- Born: 1968 (age 57–58) Teminabuan, Southwest Papua, Indonesia
- Citizenship: Indonesia
- Occupation: Anthropologist
- Known for: Dean of the Faculty of Social and Political Sciences
- Awards: Golden Pin Award (2015)

Academic background
- Education: Cenderawasih University Gadjah Mada University University of Gottingen
- Thesis: Local Knowledge, Disease and Healing in a Papua Community (2015)
- Doctoral advisor: Brigitta Hauser-Schäublin Michael Mühlenberg

Academic work
- Discipline: Anthropology
- Sub-discipline: Women's studies
- Institutions: Cenderawasih University

= Marlina Flassy =

Papuan anthropologist

Marlina Flassy (born 1968) is an Indonesian Papuan anthropologist, who is the first woman to hold a deanship at Cenderawasih University, and is the first woman and indigenous Papuan to be appointed Dean of the Faculty of Social and Political Sciences there. In 2015 the Indonesian Ministry of Research and Technology awarded her its Golden Pin Award.

== Early life and education ==
Flassy was born on 15 March 1968 in Seribau, near Teminabuan, South Sorong Regency, West Irian (currently the province of Southwest Papua).

She attended YPK Kotaraja Junior High School and then FX Taruna Dharma Kotaraja Catholic High School. She studied for an undergraduate degree in anthropology at Cenderawasih University in Jayapura, graduating in 1995. In 1996, she began work as a lecturer at the same university teaching anthropology, ethnography, folklore, amongst other subjects. She subsequently studied for her master's degree at Gadjah Mada University in Yogyakarta, graduating in 2002.

She studied for her PhD at the University of Gottingen in Germany, graduating in 2015.

==Career and research==
In 2021, she was appointed Dean of the Faculty of Social and Political Sciences; she is the first woman and the first indigenous Papuan to hold the role. She is also the first woman to hold any deanship at Cenderawasih University. She had previously held the role of Chair of the Department of Anthropology. In 2019, she was appointed Chair of the Cenderawasih University’s Center for Gender and Child Studies (PGSA). Flassy has written several academic works on subjects such as women in West Papua, the Mooi people, the Napan-Wainame people, the Maybrat community and gender and health equality in West Papua.

She collaborated with the Indonesian Minister of Women’s Empowerment and Child Protection to produce a research report entitled the ‘Profile of women and children in Papua Province’. One example of the research was to reveal that in 2017, there were 98 reported cases of violence against women and children, a figure that did not reflect women in Papua's lived experience.
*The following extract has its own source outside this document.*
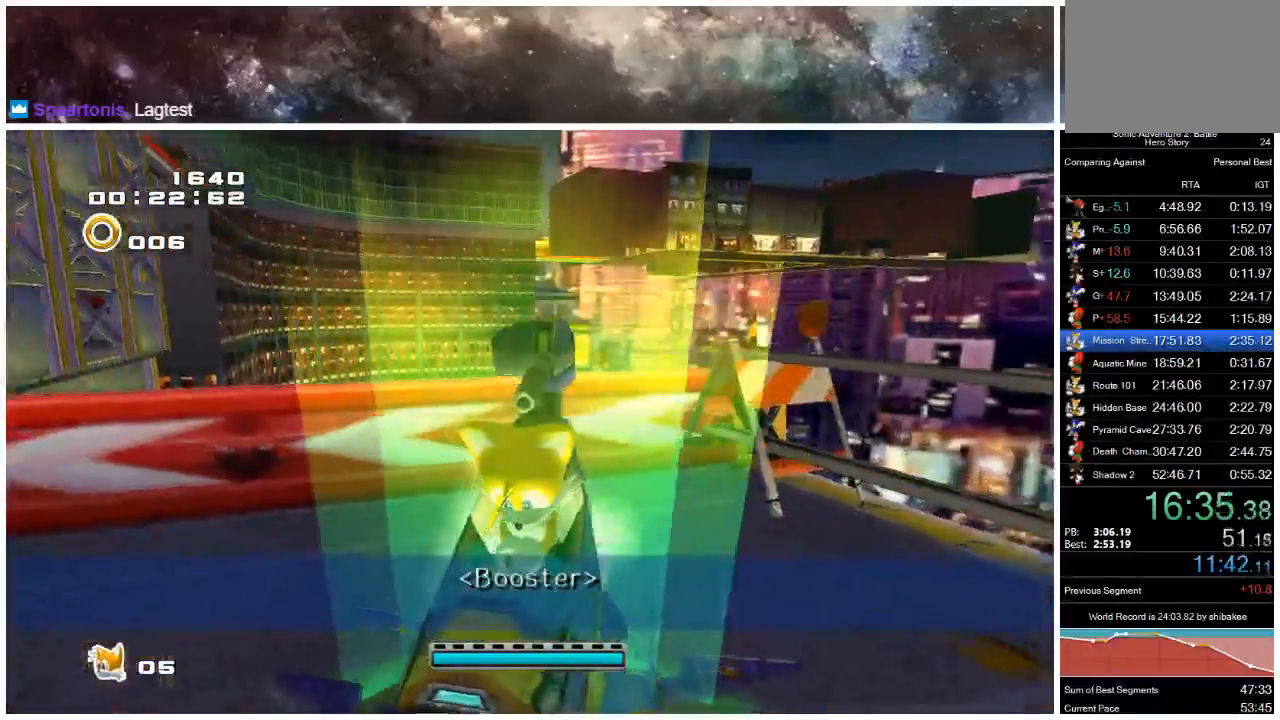
{"buttons": ["A"], "left_stick": "up-left", "right_stick": "center", "events": [[100, "A", "down"], [133, "A", "up"], [200, "A", "down"], [267, "A", "up"], [333, "A", "down"], [400, "A", "up"], [467, "A", "down"]]}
She is editor of the journal Jurnal Antropologi Papua.

In 2015, the Indonesian Ministry of Research and Technology awarded her its Golden Pin Award, marking her contributions to women's rights and anthropology.

== Awards ==
- Golden Pin Award [Penghargaan Peniti Emas] (2015)
- Young Community Care Researcher (2004)
- Achievement Image of Papuan Women’s Charisma (2004)

== Selected publications ==
- Sapioper, H., Flassy, M., & Ilham, I. (30 April 2021). Kualitas Pelayanan Sertifikat Tanah Hak Milik di Kantor Pertanahan Kabupaten Jayapura. Jurnal Borneo Administrator, 17(1), 89-110.
- Flassy, Marlina. "Membangun Jati Diri Suku Tehit Kabupaten Sorong Selatan Papua Barat." CENDERAWASIH: Jurnal Antropologi Papua 1.1 (2020): 1-7.
- Flassy, Marlina. "Deficit of Woman Human Right in Papua Province." Humanities and Social Science Research 2.2 (2019).
- Greifeld, Katarina, D. W. J. H. van Oosterhout, and Marlina Flassy. "Women and Child Health and Malaria in Papua (Keerom and Merauke). A Qualitative Study (KAP)." Bulletin of Health Studies 34.2 (2006): 46-46.
- FLASSY, Marlina. Perubahan sistem perkawinan pada suku bangsa Meybrat di Sorong tanah Papua dalam perspektif gender. Diss. Universitas Gadjah Mada, 2002.